Tar sands challenges

The admission that “limited pipeline access” is adding to the financial challenges of tar sands extraction, plus a visit from the leader of the global effort to cut greenhouse gas emissions, are giving new hope to Hamiltonians concerned about climate change who have stepped up their campaign for fossil fuel divestment. The Rockefeller Foundation recently joined that rapidly expanding movement and the former governor of the Bank of Canada is warning that most oil, coal and gas must be left in the ground if the planet is to avoid catastrophic climatic changes.

Mark Carney, now the governor of the Bank of England, told a World Bank meeting last week that “the vast majority of reserves are unburnable” and that short-term thinking by governments and businesses is creating a “tragedy of horizons” that could lead to market failure. Carney and other bankers are demanding that fossil fuel corporations explain how they will financially deal with the challenges posed by the global effort to limit carbon emissions.

Calculations by the Intergovernmental Panel on Climate Change (IPCC) estimate that up to 80 percent of proven fossil fuel reserves cannot be burned if the planet is to avoid a two degree Celsius warming that all countries have agreed is too dangerous. This has been dubbed a ‘carbon bubble’ because so much of the stock price of fossil fuel corporations is based on these unusable reserves.
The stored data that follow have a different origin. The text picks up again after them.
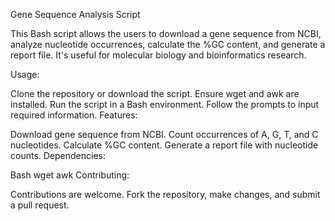 
Gene Sequence Analysis Script

This Bash script allows the users to download a gene sequence from NCBI, analyze nucleotide occurrences, calculate the %GC content, and generate a report file. It's useful for molecular biology and bioinformatics research.

Usage:

Clone the repository or download the script.
Ensure wget and awk are installed.
Run the script in a Bash environment.
Follow the prompts to input required information.
Features:

Download gene sequence from NCBI.
Count occurrences of A, G, T, and C nucleotides.
Calculate %GC content.
Generate a report file with nucleotide counts.
Dependencies:

Bash
wget
awk
Contributing:

Contributions are welcome. Fork the repository, make changes, and submit a pull request.

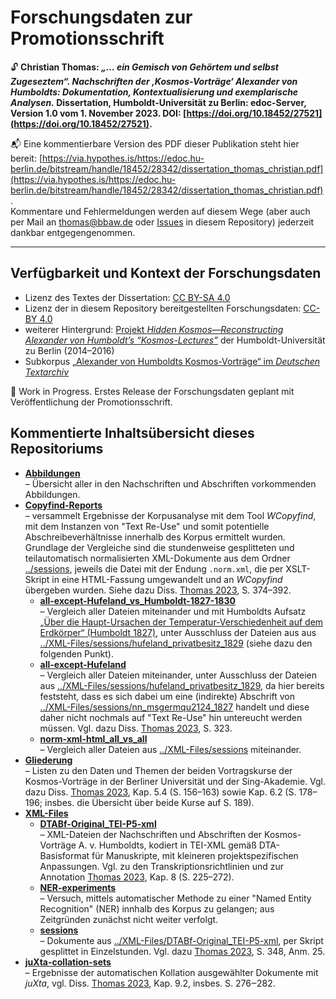 # Forschungsdaten zur Promotionsschrift 

🔓 **Christian Thomas: *„… ein Gemisch von Gehörtem und selbst Zugeseztem“. Nachschriften der ‚Kosmos-Vorträge‘ Alexander von Humboldts: Dokumentation, Kontextualisierung und exemplarische Analysen.* Dissertation, Humboldt-Universität zu Berlin: edoc-Server, Version 1.0 vom 1. November 2023. DOI: [https://doi.org/10.18452/27521](https://doi.org/10.18452/27521).**

📬 Eine kommentierbare Version des PDF dieser Publikation steht hier bereit: [https://via.hypothes.is/https://edoc.hu-berlin.de/bitstream/handle/18452/28342/dissertation_thomas_christian.pdf](https://via.hypothes.is/https://edoc.hu-berlin.de/bitstream/handle/18452/28342/dissertation_thomas_christian.pdf). <br /> Kommentare und Fehlermeldungen werden auf diesem Wege (aber auch per Mail an [thomas@bbaw.de](mailto:thomas@bbaw.de) oder [Issues](https://github.com/cthomasdta/diss-avhkv/issues) in diesem Repository) jederzeit dankbar entgegengenommen.

----------

## Verfügbarkeit und Kontext der Forschungsdaten

* Lizenz des Textes der Dissertation: [CC BY-SA 4.0](https://creativecommons.org/licenses/by-sa/4.0/deed.de)
* Lizenz der in diesem Repository bereitgestellten Forschungsdaten: [CC-BY 4.0](https://creativecommons.org/licenses/by/4.0/deed.de)
* weiterer Hintergrund: [Projekt *Hidden Kosmos—Reconstructing Alexander von Humboldt’s “Kosmos-Lectures”*](https://www.culture.hu-berlin.de/de/forschung/projekte/hidden-kosmos) der Humboldt-Universität zu Berlin (2014–2016)
* Subkorpus [„Alexander von Humboldts Kosmos-Vorträge“ im _Deutschen Textarchiv_](http://www.deutschestextarchiv.de/search/metadata?corpus=avhkv)

🚧 Work in Progress. Erstes Release der Forschungsdaten geplant mit Veröffentlichung der Promotionsschrift.

## Kommentierte Inhaltsübersicht dieses Repositoriums

* **[Abbildungen](https://github.com/cthomasdta/diss-avhkv/tree/master/Abbildungen)**  <br /> – Übersicht aller in den Nachschriften und Abschriften vorkommenden Abbildungen.
* **[Copyfind-Reports](https://github.com/cthomasdta/diss-avhkv/tree/master/Copyfind-Reports)** <br /> – versammelt Ergebnisse der Korpusanalyse mit dem Tool *WCopyfind*, mit dem Instanzen von "Text Re-Use" und somit potentielle Abschreibeverhältnisse innerhalb des Korpus ermittelt wurden. Grundlage der Vergleiche sind die stundenweise gesplitteten und teilautomatisch normalisierten XML-Dokumente aus dem Ordner [../sessions](https://github.com/cthomasdta/diss-avhkv/tree/master/XML-Files/sessions), jeweils die Datei mit der Endung `.norm.xml`, die per XSLT-Skript in eine HTML-Fassung umgewandelt und an *WCopyfind* übergeben wurden. Siehe dazu Diss. [Thomas 2023](https://doi.org/10.18452/27521), S. 374–392.
   * **[all-except-Hufeland_vs_Humboldt-1827-1830](https://github.com/cthomasdta/diss-avhkv/tree/master/Copyfind-Reports/all-except-Hufeland_vs_Humboldt-1827-1830)** <br /> – Vergleich aller Dateien miteinander und mit Humboldts Aufsatz [„Über die Haupt-Ursachen der Temperatur-Verschiedenheit auf dem Erdkörper“ (Humboldt 1827)](https://www.deutschestextarchiv.de/humboldt_ursachen_1830), unter Ausschluss der Dateien aus aus [../XML-Files/sessions/hufeland_privatbesitz_1829](https://github.com/cthomasdta/diss-avhkv/tree/master/XML-Files/sessions/hufeland_privatbesitz_1829) (siehe dazu den folgenden Punkt).
   * **[all-except-Hufeland](https://github.com/cthomasdta/diss-avhkv/tree/master/Copyfind-Reports/all-except-Hufeland)** <br /> – Vergleich aller Dateien miteinander, unter Ausschluss der Dateien aus [../XML-Files/sessions/hufeland_privatbesitz_1829](https://github.com/cthomasdta/diss-avhkv/tree/master/XML-Files/sessions/hufeland_privatbesitz_1829), da hier bereits feststeht, dass es sich dabei um eine (indirekte) Abschrift von [../XML-Files/sessions/nn_msgermqu2124_1827](https://github.com/cthomasdta/diss-avhkv/tree/master/XML-Files/sessions/nn_msgermqu2124_1827) handelt und diese daher nicht nochmals auf "Text Re-Use" hin untereucht werden müssen. Vgl. dazu Diss. [Thomas 2023](https://doi.org/10.18452/27521), S. 323.
   * **[norm-xml-html_all_vs_all](https://github.com/cthomasdta/diss-avhkv/tree/master/Copyfind-Reports/norm-xml-html_all_vs_all)** <br /> – Vergleich aller Dateien aus [../XML-Files/sessions](https://github.com/cthomasdta/diss-avhkv/tree/master/XML-Files/sessions) miteinander.
* **[Gliederung](https://github.com/cthomasdta/diss-avhkv/tree/master/Gliederung)** <br /> – Listen zu den Daten und Themen der beiden Vortragskurse der Kosmos-Vorträge in der Berliner Universität und der Sing-Akademie. Vgl. dazu Diss. [Thomas 2023](https://doi.org/10.18452/27521), Kap. 5.4 (S. 156–163) sowie Kap. 6.2 (S. 178–196; insbes. die Übersicht über beide Kurse auf S. 189).
* **[XML-Files](https://github.com/cthomasdta/diss-avhkv/tree/master/XML-Files)**
   * **[DTABf-Original_TEI-P5-xml](https://github.com/cthomasdta/diss-avhkv/tree/master/XML-Files/DTABf-Original_TEI-P5-xml)** <br /> – XML-Dateien der Nachschriften und Abschriften der Kosmos-Vorträge A. v. Humboldts, kodiert in TEI-XML gemäß DTA-Basisformat für Manuskripte, mit kleineren projektspezifischen Anpassungen. Vgl. zu den Transkriptionsrichtlinien und zur Annotation [Thomas 2023](https://doi.org/10.18452/27521), Kap. 8 (S. 225–272).
   * **[NER-experiments](https://github.com/cthomasdta/diss-avhkv/tree/master/XML-Files/NER-experiments)** <br /> – Versuch, mittels automatischer Methode zu einer "Named Entity Recognition" (NER) innhalb des Korpus zu gelangen; aus Zeitgründen zunächst nicht weiter verfolgt.
   * **[sessions](https://github.com/cthomasdta/diss-avhkv/tree/master/XML-Files/sessions)** <br /> – Dokumente aus [../XML-Files/DTABf-Original_TEI-P5-xml](https://github.com/cthomasdta/diss-avhkv/tree/master/XML-Files/DTABf-Original_TEI-P5-xml), per Skript gesplittet in Einzelstunden. Vgl. dazu [Thomas 2023](https://doi.org/10.18452/27521), S. 348, Anm. 25.
* **[juXta-collation-sets](https://github.com/cthomasdta/diss-avhkv/tree/master/juXta-collation-sets)** <br /> – Ergebnisse der automatischen Kollation ausgewählter Dokumente mit *juXta*, vgl. Diss. [Thomas 2023](https://doi.org/10.18452/27521), Kap. 9.2, insbes. S. 276‒282.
Carney’s declaration comes of the heels of a late September announcement by the Rockefeller Foundation that it is ending its investments in the fossil fuel sector. Divestment commitments by more than 160 institutions and local governments already mean over $50 billion will be shifted in the next five years to clean energy projects.

Fossil fuel divestment is the focus of a public forum at Westdale United Church on Tuesday, October 21 starting at 6:30 pm organized by Greening Sacred Spaces, Environment Hamilton and the Council of Canadians. It promises advice from professional economists and ethical fund managers on how faith groups, institutions and individuals can stop funding damage to the global climate. 

The divestment movement was launched two years ago by 350.org and its leader Bill McKibben who describes fossil fuel companies as “rogue” corporations with an obvious business plan to fry the planet. When he spoke in Hamilton on September 30 McKibben praised on-going efforts to convince McMaster University to end investment in fossil fuel companies and emphasized the importance of Canadian efforts to block tar sands expansion.

“Your inability to reign in the appetite for the wealth that lies beneath the tar sands of Alberta has made it impossible for Canada to meet even the very meek and modest targets its set for doing anything about climate change and will continue to do so,” he stated. “There’s simply no way to have both those things. You can’t have access to the wealth that lies there and cut emissions in meaningful ways to stave off climate change.”

He also reminded the 400 plus attendees at his lecture that in mid-September “Statoil, the big Norwegian oil company, announced an indefinite delay in their plan to open up a new tar sands mine, on the grounds that they said that they couldn’t be guaranteed pipeline access.” That’s the third huge tar sands project mothballed this year, and the sharp fall in the price of oil is putting others in jeopardy.

major study in August identified the 20 global oil projects most vulnerable to lower priced oil and the top six were in the Alberta tar sands – each requiring at least $128 a barrel rather than the current $80 level. The challenges facing tar sands extractors are include significant transportation costs because of limited pipeline access and a $14 a barrel charge for rail shipments.

With Keystone XL long delayed, and routes through British Columbia blocked by First Nations and huge resident opposition, the oil sector is now placing its hopes on a 4600 km pipeline plan from Alberta to New Brunswick initially priced at $12 billion. This “Energy East” route is being promoted by TransCanada Pipelines as “a project to bring Western Canadian oil to Eastern Canada” although up to 90 percent would likely be exported for foreign markets.

TransCanada is already planning to construct two oil tanker terminals – one on the St Lawrence and one in Saint John. Opponents point to nearly 1000 waterways in the path of the pipe, and argue the project represents a “reward” for mostly foreign-owned oil companies and a huge risk for residents and their communities in its path that is also equivalent to the greenhouse gas emissions from putting seven million extra cars on the road.

McKibben told Hamiltonians that carbon emissions are already far too large and warned that humans can’t negotiate with the physics forcing climate change.

“We estimate that the extra heat trapped by the carbon that we’ve poured into the atmosphere as we burn coal and gas and oil – the extra heat is the daily equivalent in heat terms of 400,000 Hiroshima bombs,” he told the September 30 meeting. “That’s been enough over the past few decades to melt most of the sea ice in the summer Arctic. It’s enough carbon that the ocean is 30 percent more acidic than it was.”